PASSAGE TO READ below:
# Another new sosta at Lake Garda south - 12 euro again!



## Rapide561 (Oct 1, 2005)

Hi

We have discovered a second new sosta at Lake Garda - even better facilities than the one at Peschiera - BUT - close to the motorway.

Full write up, details, directions and pics here

The noise is not that bad in my opinion. There are two units here at present - the other one at Peschiera is almost at capacity.

Russ


----------



## Ditcha (Oct 30, 2010)

Hi Russ, heading to garda late July early August what do you think it will be like then for availability for one night, booked on San Francesco for 7 nights 

Cheers
Dave


----------



## Rapide561 (Oct 1, 2005)

*Sosta*

Well you cannot pre book either sosta - they are turn up and pitch. My guess is Peschiera will be packed, but that Frassino one will be OK

Russ


----------



## MorrisMotorhome (Mar 4, 2009)

Do you know how many spaces there are at the sosta?


----------



## Rapide561 (Oct 1, 2005)

*Sosta*

Hi

At Peschiera, I am told there are 120. At Frassino, there looks to be 100

There are not enough hook ups at Peschiera for 120, so some would be without hook up

We have just met the owner - these two sostas are privately owned.

Russ


----------
End of PASSAGE TO READ.
INFORMATION PROVIDED below:
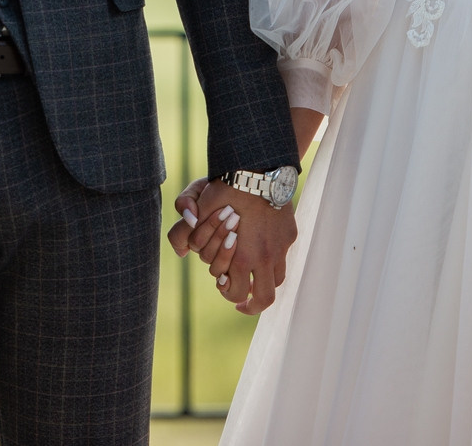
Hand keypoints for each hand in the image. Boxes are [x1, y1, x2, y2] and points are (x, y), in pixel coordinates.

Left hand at [169, 178, 295, 314]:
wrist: (260, 167)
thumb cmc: (228, 187)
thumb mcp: (201, 207)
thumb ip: (185, 231)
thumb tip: (181, 251)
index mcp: (242, 257)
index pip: (237, 294)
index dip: (229, 295)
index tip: (224, 288)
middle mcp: (265, 257)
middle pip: (264, 298)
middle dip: (252, 304)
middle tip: (242, 301)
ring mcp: (281, 247)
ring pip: (278, 280)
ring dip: (265, 282)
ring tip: (254, 279)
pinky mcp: (290, 234)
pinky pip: (284, 256)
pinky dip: (273, 261)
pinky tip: (262, 252)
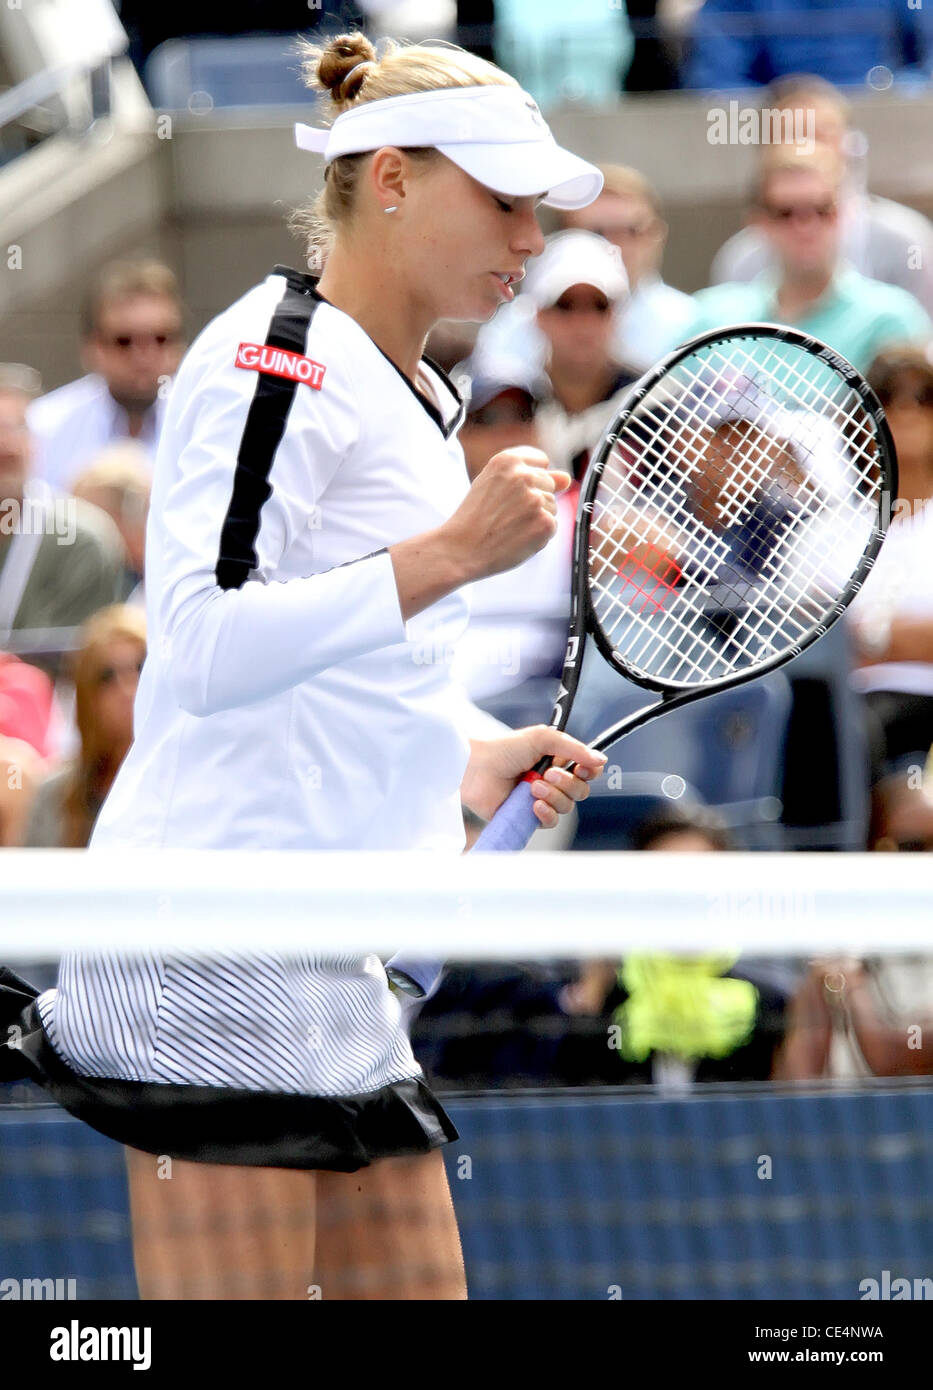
End of INFORMATION PROVIDED.
» TASKS TO COMPLETE
1. In the Lake Garda sosta thread, swap "units" for "motorhomes" and write out the stretch from "Full write up, details, directions" through "almost at capacity.".
2. Name every forum username that appears as a poster in the Lake Garda sosta thread.
Use only the Lake Garda sosta thread for what comes next.

» OUTPUTS IN ORDER
1.
Full write up, details, directions and pics here

The noise is not that bad in my opinion. There are two motorhomes here at present - the other one at Peschiera is almost at capacity.

2. Rapide561, Ditcha, MorrisMotorhome